During more halcyon days, Robinhood once boasted 50% of retail trading accounts opened in the U.S. from 2016 through 2021, fed off a steady diet of lockdown boredom fueled by stimulus.

But since the Fed’s policy shift, shares of Robinhood have been hammered, falling by over 50% this year alone.

Robinhood’s most recent cut comes on the back of a 9% cut in headcount in April.

To be sure, trading volumes have declined dramatically, not just for Robinhood, but for markets in general, and the traditionally thin summer trading season has seen liquidity trickle as retail investors head for the beach instead of their Bloomberg terminals.

Nevertheless, Robinhood managed to narrow losses this quarter, losing just US$295 million compared with the US$308 million according to analyst forecasts and 41% less than the US$502 million the brokerage lost last year.

Net losses per share was US$0.34, compared with US$2.16 from the same quarter last year, when retail investors were out in full force.

To that end, Robinhood may be positioning itself nicely for when trading conditions improve, especially if it manages to keep costs in check.

With the bulk of revenues coming from payment for order flow, the controversial practice of selling customer trades to market makers, when market volumes eventually pick up, the combination of lower costs and higher revenue should help Robinhood narrow losses and possibly turn a profit eventually.

For now, much of Robinhood’s fortunes lie in the hands of the Fed as cryptocurrencies and tech stocks, the two most popular holdings amongst its customers, are highly sensitive to interest rates, and the central bank shows no signs of letting up on its fight against inflation.



3. July Marked a Turning Point for Cryptocurrencies but is it durable?

  • The market cap of all cryptocurrencies rose a whopping US$280 billion in July, after a painful selloff in May and June shook many weaker hands out of the market completely.

  • But stabilization of prices may be just that – stabilization, and may not represent a more durable uptick given the challenging macroeconomic backdrop facing all manner of risk assets, of which cryptocurrencies are a subset.

It may be too soon to mark a bottom in cryptocurrencies, but no doubt the tremendous rebound in prices in July would be welcome respite for an industry bracing itself for another prolonged winter.

The market cap of all cryptocurrencies rose a whopping US$280 billion in July, after a painful selloff in May and June shook many weaker hands out of the market completely.

Significantly, institutional investment products that track cryptocurrencies have hoovered up just below US$400 million in flows since the beginning of last month, chalking up the longest run of sustained weekly net inflows since March this year, according to CoinShares.

Short positions have also waned of late, with seller exhaustion appearing to be priced into decisions and the early signs of rebound are luring investors back into cryptocurrency markets once again.

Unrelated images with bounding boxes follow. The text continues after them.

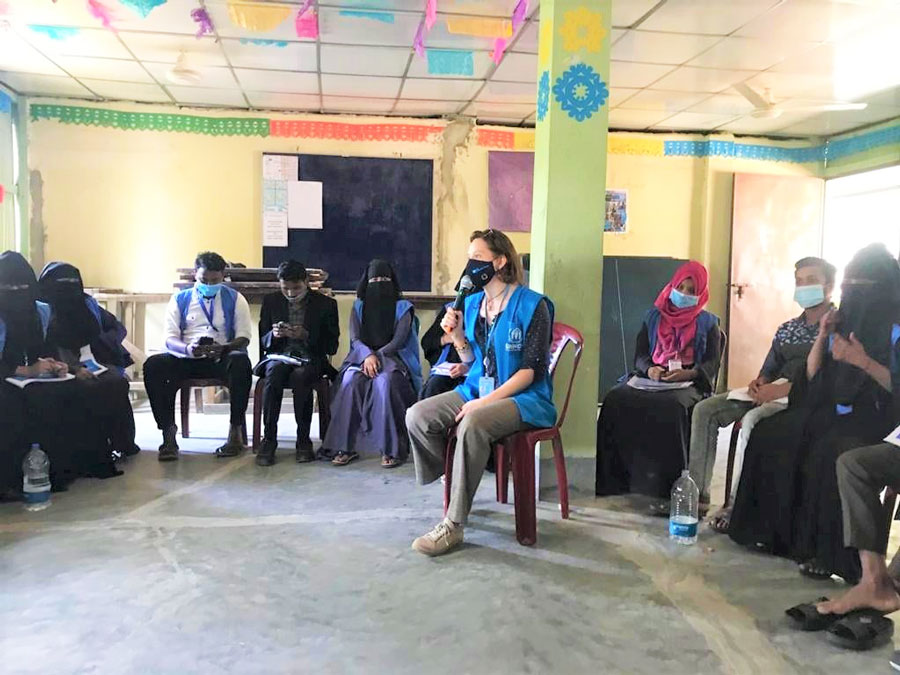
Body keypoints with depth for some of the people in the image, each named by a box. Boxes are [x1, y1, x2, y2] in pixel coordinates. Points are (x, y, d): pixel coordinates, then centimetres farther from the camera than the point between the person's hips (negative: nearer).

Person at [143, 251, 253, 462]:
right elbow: (170, 338, 5)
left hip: (222, 358, -1)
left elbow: (243, 337, 3)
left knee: (241, 362, -36)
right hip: (186, 358, 2)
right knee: (153, 365, -27)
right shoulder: (180, 299, 14)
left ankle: (236, 431, -27)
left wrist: (222, 348, -20)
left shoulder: (234, 299, 11)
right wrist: (187, 349, -20)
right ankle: (168, 433, -22)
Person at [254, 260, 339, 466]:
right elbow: (262, 341, 13)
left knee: (300, 376, -36)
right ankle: (269, 440, -27)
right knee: (273, 374, -34)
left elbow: (332, 346, 1)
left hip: (310, 358, -2)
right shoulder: (271, 301, 12)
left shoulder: (326, 304, 4)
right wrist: (273, 334, -11)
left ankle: (304, 441, -23)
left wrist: (306, 336, -15)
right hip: (278, 356, 2)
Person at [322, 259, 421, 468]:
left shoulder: (403, 307, 10)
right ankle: (346, 447, -30)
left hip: (392, 357, -2)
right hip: (362, 357, 2)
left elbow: (399, 340, -2)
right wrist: (368, 355, -18)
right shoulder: (358, 307, 17)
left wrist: (378, 356, -18)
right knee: (350, 380, -32)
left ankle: (392, 449, -35)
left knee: (385, 381, -37)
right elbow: (354, 339, 3)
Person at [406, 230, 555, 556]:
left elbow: (531, 370, -15)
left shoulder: (531, 305, -11)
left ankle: (453, 525, -26)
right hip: (476, 390, 7)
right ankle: (451, 484, 4)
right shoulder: (473, 303, 9)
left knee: (473, 424, -36)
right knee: (417, 416, -15)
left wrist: (486, 401, -23)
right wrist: (457, 336, -5)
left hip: (523, 398, -7)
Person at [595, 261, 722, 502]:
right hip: (652, 380, 3)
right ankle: (615, 479, -26)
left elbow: (712, 363, 2)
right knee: (616, 399, -27)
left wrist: (688, 373, -18)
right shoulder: (654, 317, 21)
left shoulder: (707, 323, 13)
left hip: (690, 383, -3)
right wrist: (649, 369, -9)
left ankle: (665, 486, -37)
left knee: (672, 407, -39)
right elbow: (640, 354, 15)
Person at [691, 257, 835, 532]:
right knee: (705, 410, -10)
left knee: (752, 419, -36)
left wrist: (782, 389, -21)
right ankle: (697, 491, -12)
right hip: (773, 393, 8)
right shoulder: (787, 329, 20)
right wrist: (759, 384, -3)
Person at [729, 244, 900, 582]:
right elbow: (812, 375, 13)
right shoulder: (845, 321, 13)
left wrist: (862, 360, -24)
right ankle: (775, 530, -3)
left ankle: (829, 551, -22)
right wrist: (823, 336, 0)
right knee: (769, 434, -10)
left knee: (827, 453, -34)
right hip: (833, 409, 7)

The spectacular failure of a handful of high-profile cryptocurrency firms has rattled and continues to rattle investors, including the collapse of algorithmic stablecoin Terra, lender Celsius Network and hedge fund Three Arrows Capital.

Those failures also rippled over to investment vehicles such as ETFs and trusts such as the Grayscale Bitcoin Trust, which provide investors exposure to cryptocurrencies without needing to manage the complexities of self-custody.

The market capitalization of the 500 biggest cryptocurrencies recovered to just over US$1 trillion last month and inflows are improving token prices, with asset under management in institutional-grade cryptocurrency investment products back to US$30 billion, levels not seen since early June.

But stabilization of prices may be just that – stabilization, and may not represent a more durable uptick given the challenging macroeconomic backdrop facing all manner of risk assets, of which cryptocurrencies are a subset.

Persistently high inflation and central bankers determined to put a lid on price pressures by ratcheting up borrowing costs will mean that a clear pivot in policy will be needed before a bottom can be convincingly called.